Аудиенция окончена. Я встаю и шагаю на выход, мне непривычно идти ногами после нескольких дней в седле. Хорь опять что-то пишет за столом. В дверях я останавливаюсь. Виски чудесно щекочет меня за ушами и делает координацию плавной, как в боевом дзюдо.

- И всё-таки, босс! – громко говорю я. - У меня претензия.

- Обрисуй? – коротко отвечает Хорь.

- Кот наср@л в гортензию, - я хохочу и выхожу.

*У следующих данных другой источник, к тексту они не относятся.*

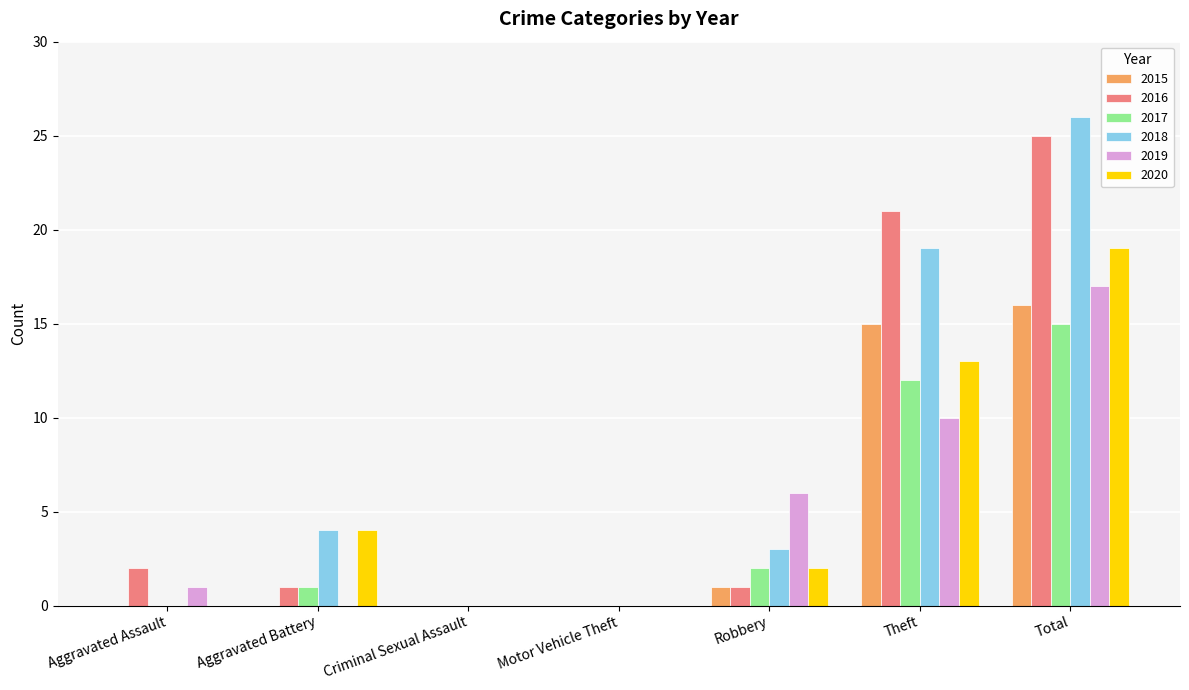

The 2018 series shows 4 at Aggravated Battery. True or false?

True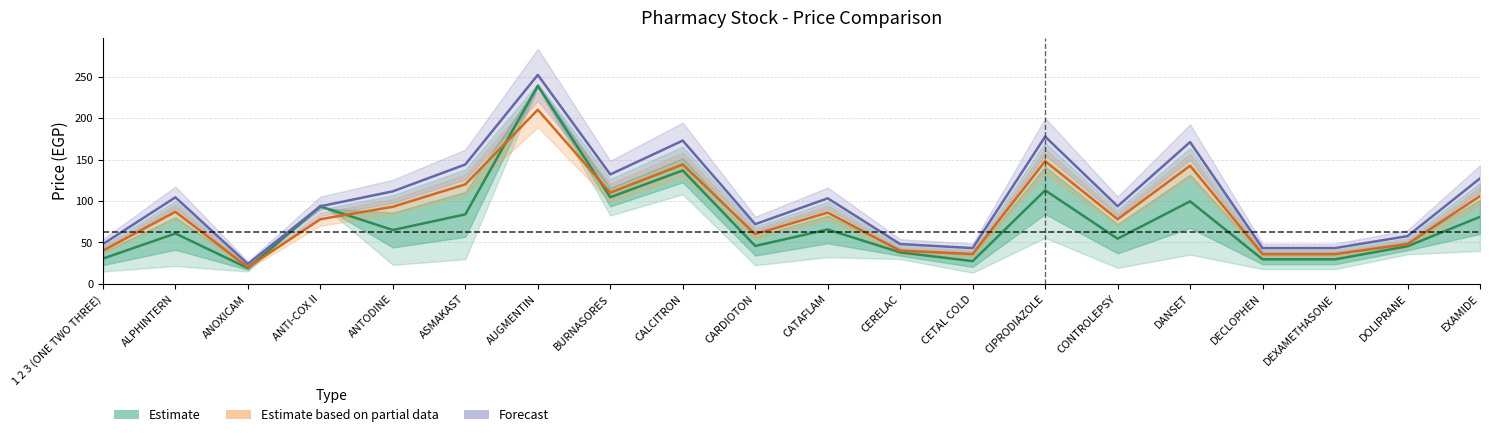

How many interior local peaks does the Estimate series have?

7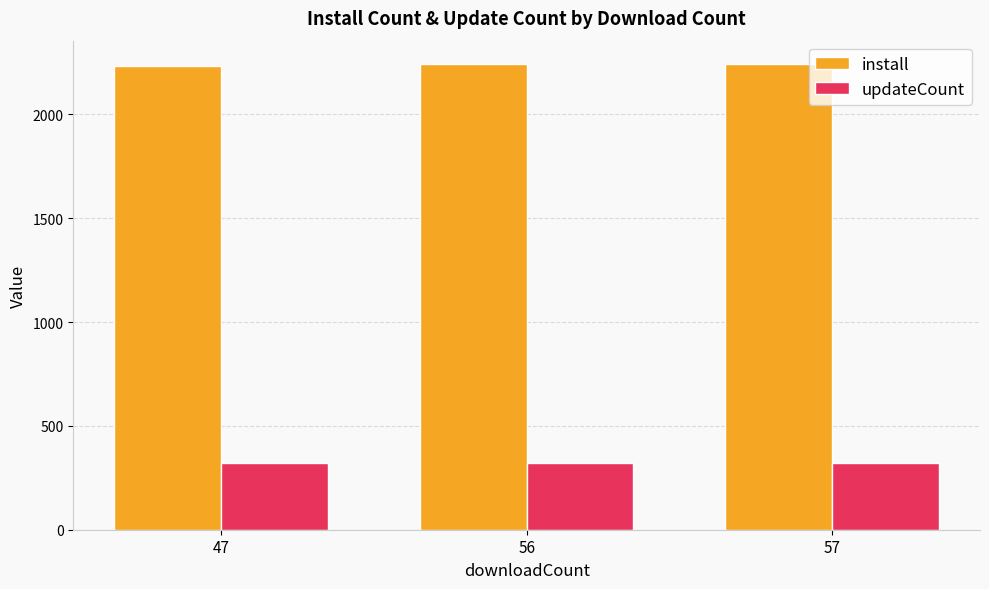

At how many categories does at least one series exceed 2186?

3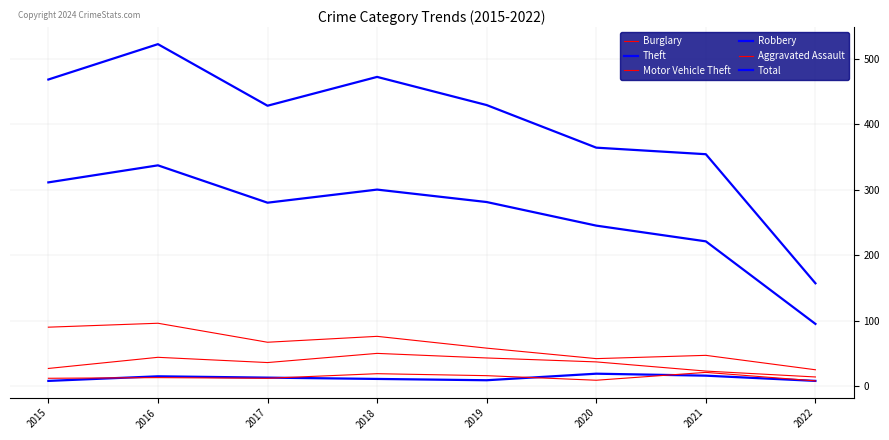

Rank the series by their maximum value, from highest to lowest.

Total, Theft, Burglary, Motor Vehicle Theft, Aggravated Assault, Robbery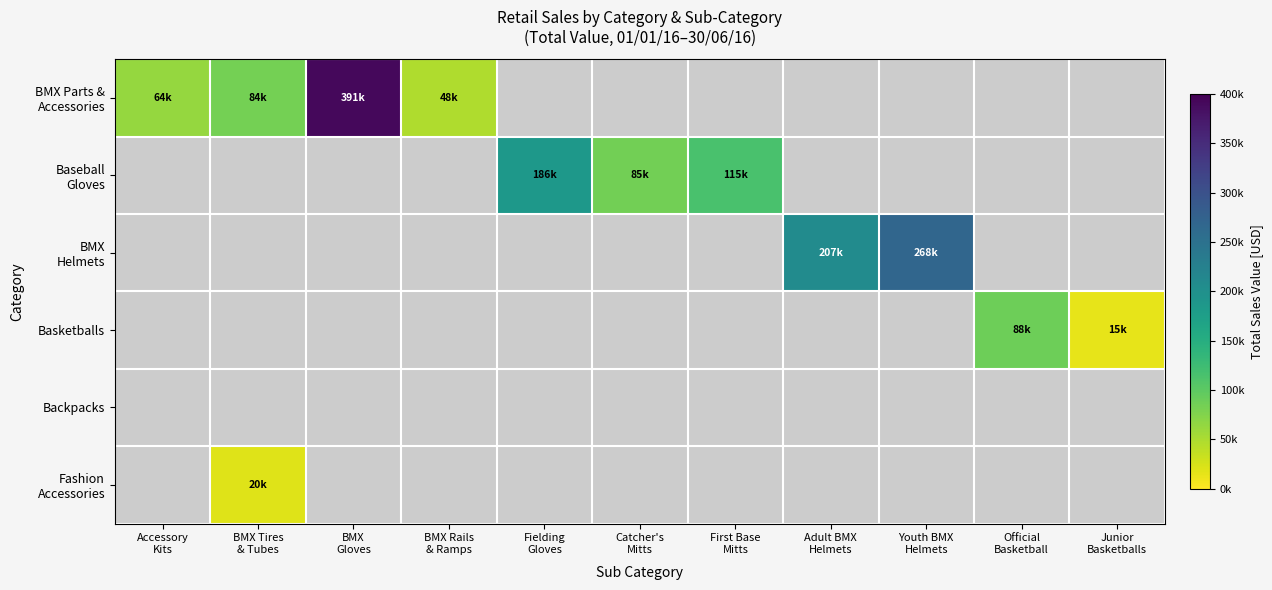

At which category is the sum across all series the highest?

BMX
Gloves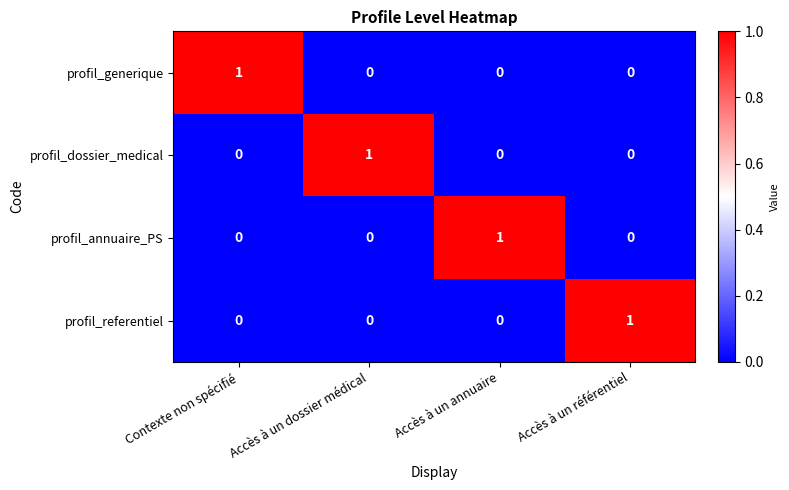

Count the number of data series in this chart.

4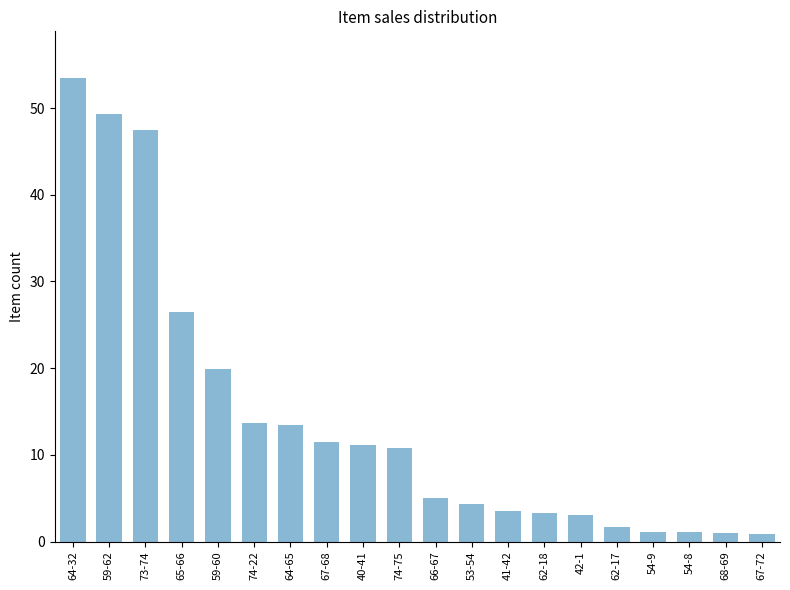

Which has a higher value, 59-62 or 65-66?

59-62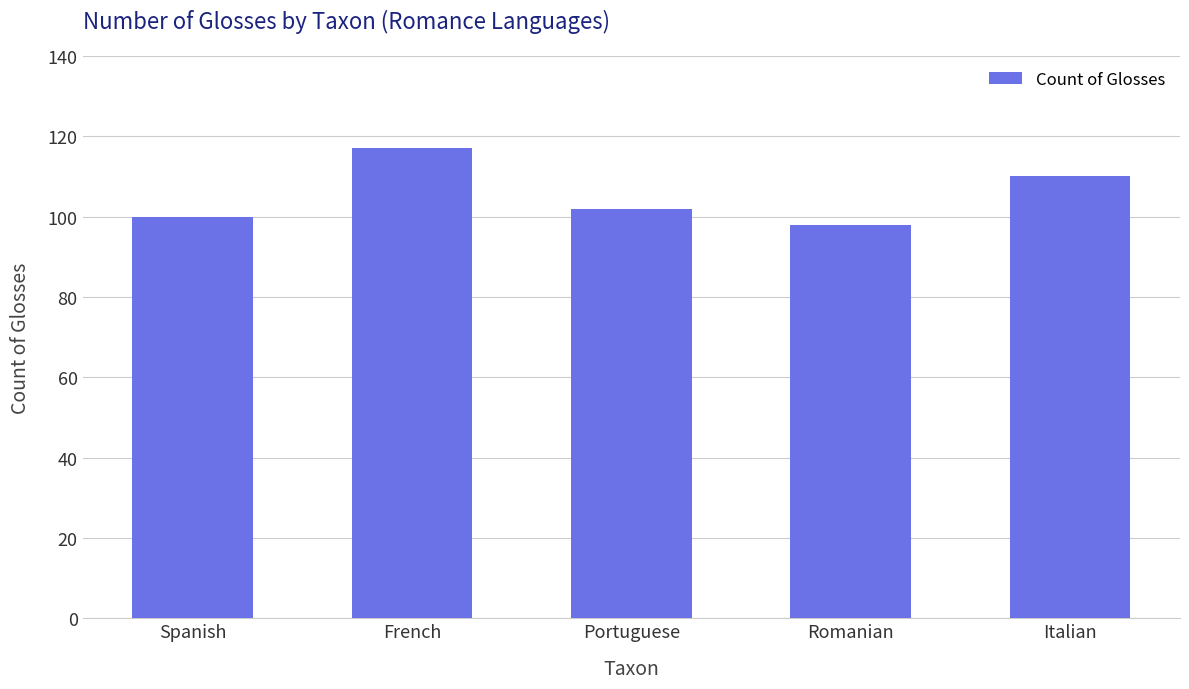

Does the chart contain stacked bars?

No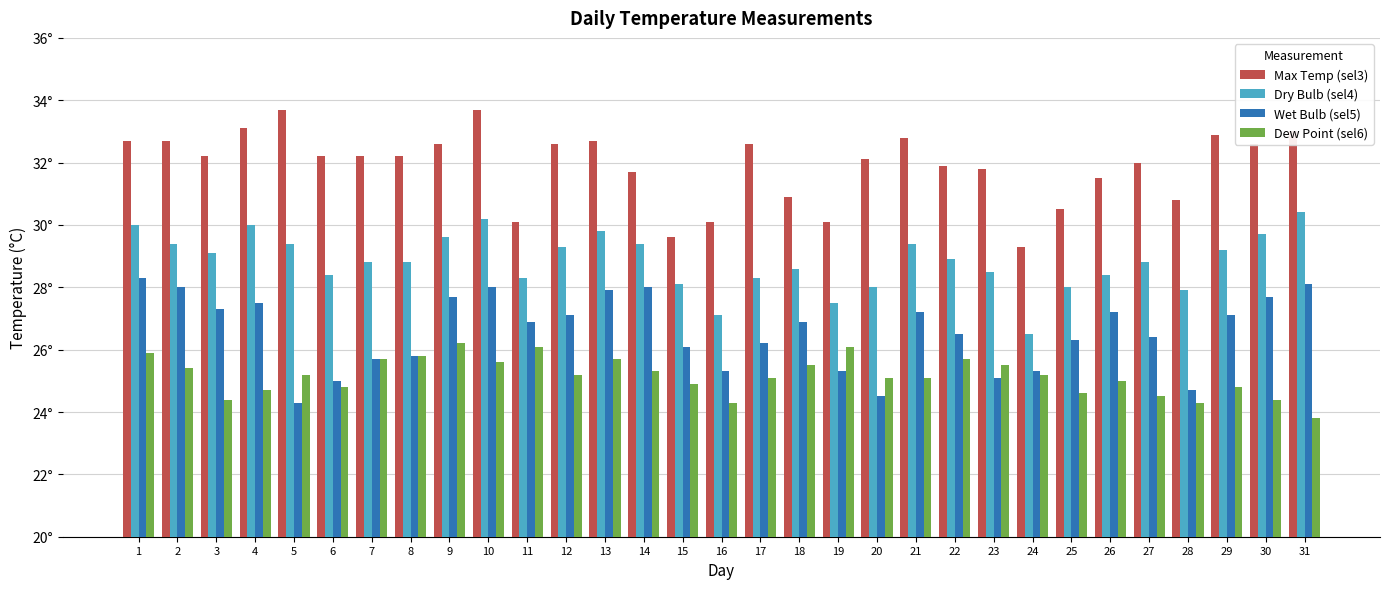

What are all the series names shown in the legend?

Max Temp (sel3), Dry Bulb (sel4), Wet Bulb (sel5), Dew Point (sel6)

Оставив израненную «Жанку» на попечение механика, я заваливаюсь к Лариске с букетом цветов. В кармане у меня честно заработанные бабки, а впереди - два законных выходных и подруга, у которой уже должны кончиться критические дни. Лариска роется в огороде в облегающем трико. Её упругий зад выглядит почти волшебно. Бросаю в него через забор репьём – попал!

- Витя! – Лариска опускает мотыгу. - Ты вернулся? Спасибо. Поддатый, но хотя бы без баб!

- Какие бабы, одна работа-Дарабода, - говорю я и тащу её в дом.